Real Name/Birth Name: Mary Ann Evans Longfellow
Pen Name/Nickname: George Eliot

Father Name: Robert Evans (1773–1849)
Mother Name: Christiana Evans (1788–1836)
Boyfriend: George Henry Lewes (until his d. 1878)
Husband: John Walter Cross (banker, 1840-1924)

Date of Birth: 22 November 1819
Birth Place: South Farm, Chilvers Coton, Warwickshire, England
Date of Death: 22 December 1880 (aged 61)
Death Place: 4 Cheyne Walk, Chelsea, London, England
Cause of Death: Kidney failure

Remains: Buried, Highgate Cemetery, London, England
Gender: Female
Religion: Christian
Race or Ethnicity: White
Zodiac Sign: Scorpio
Education: Miss Latham's school, Mrs Wallington's School, Miss Franklin's school
Occupation: Novelist, Journalist
Nationality: England

Influenced By: Miguel Cervantes, Honoré Balzac, Charlotte Brontë, Jane Austen, Schopenhauer, Walter Scott.

Influenced: Leo Tolstoy, Marcel Proust, Virginia Woolf, Margaret Atwood, Norman Mailer, Martin Amis, JK Rowling.

Major Writings: Adam Bede (1859, novel, 3 vols.); The Mill on the Floss (1860, novel, 3 vols.); Silas Marner (1861, novel); In Felix Holt, the Radical (1866, novel, 3 vols.); Middlemarch (1871, novel); Daniel Deronda (1876, novel, 8 parts).

English novelist, journalist and translator George Eliot (22 November 1819 - 22 December 1880) was one of the most learned and respected English novelists of the Victorian period. George Eliot wrote using a male pen name to ensure her works would be taken seriously. Her real name was Mary Ann Evans.

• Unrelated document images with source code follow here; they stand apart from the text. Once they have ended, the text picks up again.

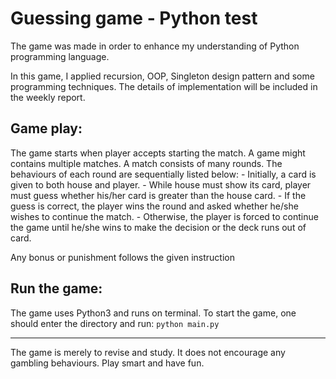 # Guessing game - Python test

The game was made in order to enhance my understanding of Python programming language. 

In this game, I applied recursion, OOP, Singleton design pattern and some programming techniques. The details of implementation will be included in the weekly report.

## Game play: 
The game starts when player accepts starting the match. A game might contains multiple matches. 
A match consists of many rounds. The behaviours of each round are sequentially listed below: 
    - Initially, a card is given to both house and player. 
    - While house must show its card, player must guess whether his/her card is greater than the house card.
    - If the guess is correct, the player wins the round and asked whether he/she wishes to continue the match.
    - Otherwise, the player is forced to continue the game until he/she wins to make the decision or the deck runs out of card. 

Any bonus or punishment follows the given instruction

## Run the game: 
The game uses Python3 and runs on terminal. To start the game, one should enter the directory and run:
`python main.py`

----
The game is merely to revise and study. It does not encourage any gambling behaviours.
Play smart and have fun.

Early Life & Childhood: Mary Ann Evans was born on 22 November 1819 at South Farm in Chilvers Coton, Warwickshire, England. From ages 5 to 9, she boarded with her sister at Miss Latham's school in Attleborough. Then from ages 9 to 13 she studied at Mrs Wallington's school in Nuneaton and last from ages 13 to 16 she learned at Miss Franklin's school in Coventry. During these years, Mary discovered her love for reading. In 1836, she came back home after her mother died. In 1841, Mary moved to Foleshill in Coventry with her father. In Coventry, she met came into contact with a circle of people named Coventry society. Studying the Bible and their work influenced her very much. The circle included Robert Owen, Herbert Spencer, Harriet Martineau, Thomas Carlyle and Ralph Waldo Emerson. Through this society, she was introduced to more liberal theologies and writers such as David Strauss and Ludwig Feuerbach. In 1846, Mary finished her first major work, a translation of David Strauss’s Life of Jesus.

Personal Life: Mary Ann Evans's father Robert Evans (1773–1849 was Christiana Evans (née Pearson) (1788–1836) and her mother Christiana Evans (1788–1836). Her full siblings were Christiana, known as Chrissey (1814–59), Isaac (1816–90) and twin brothers who survived a few days in March 1821. She also had a half-brother, Robert (1802–64) and a half-sister, Fanny (1805–82). She met Philosopher George Henry Lewes in a common-law marriage until 1878. Then on 06 May 1880, Mary married John Walter Cross who was a banker.

Later Life & Death: Mary Ann Evans became the assistant editor of The Westminster Review in 1858. Here, she came into contact with a group known as the positivists who were supported by French philosopher Auguste Comte (1798–1857). In 1854, she travelled to Weimar and Berlin together for the purpose of research with Lewes. During this trip, she has known the works of Baruch Spinoza, John Chapman, Charles Dickens, Friedrich Engels and Wilkie Collins. In 1859, She completed her first novel Adam Bede which was published under an anonymous identity. Mary began to work on another novel Middlemarch in 1869 which was published two years later in 1871. The book broke all records in bookselling with made her much more famous and richer. She continued writing her last novel Daniel Deronda which was published in 1876. In 1876, Mary lost her lifelong partner and support George Henry Lewes. Mary Ann Evans died on 22 December 1880. She was buried at Highgate Cemetery, London, England; among other such esteemed literary figures as William Blake, Aphra Behn and Henry Wadsworth Longfellow.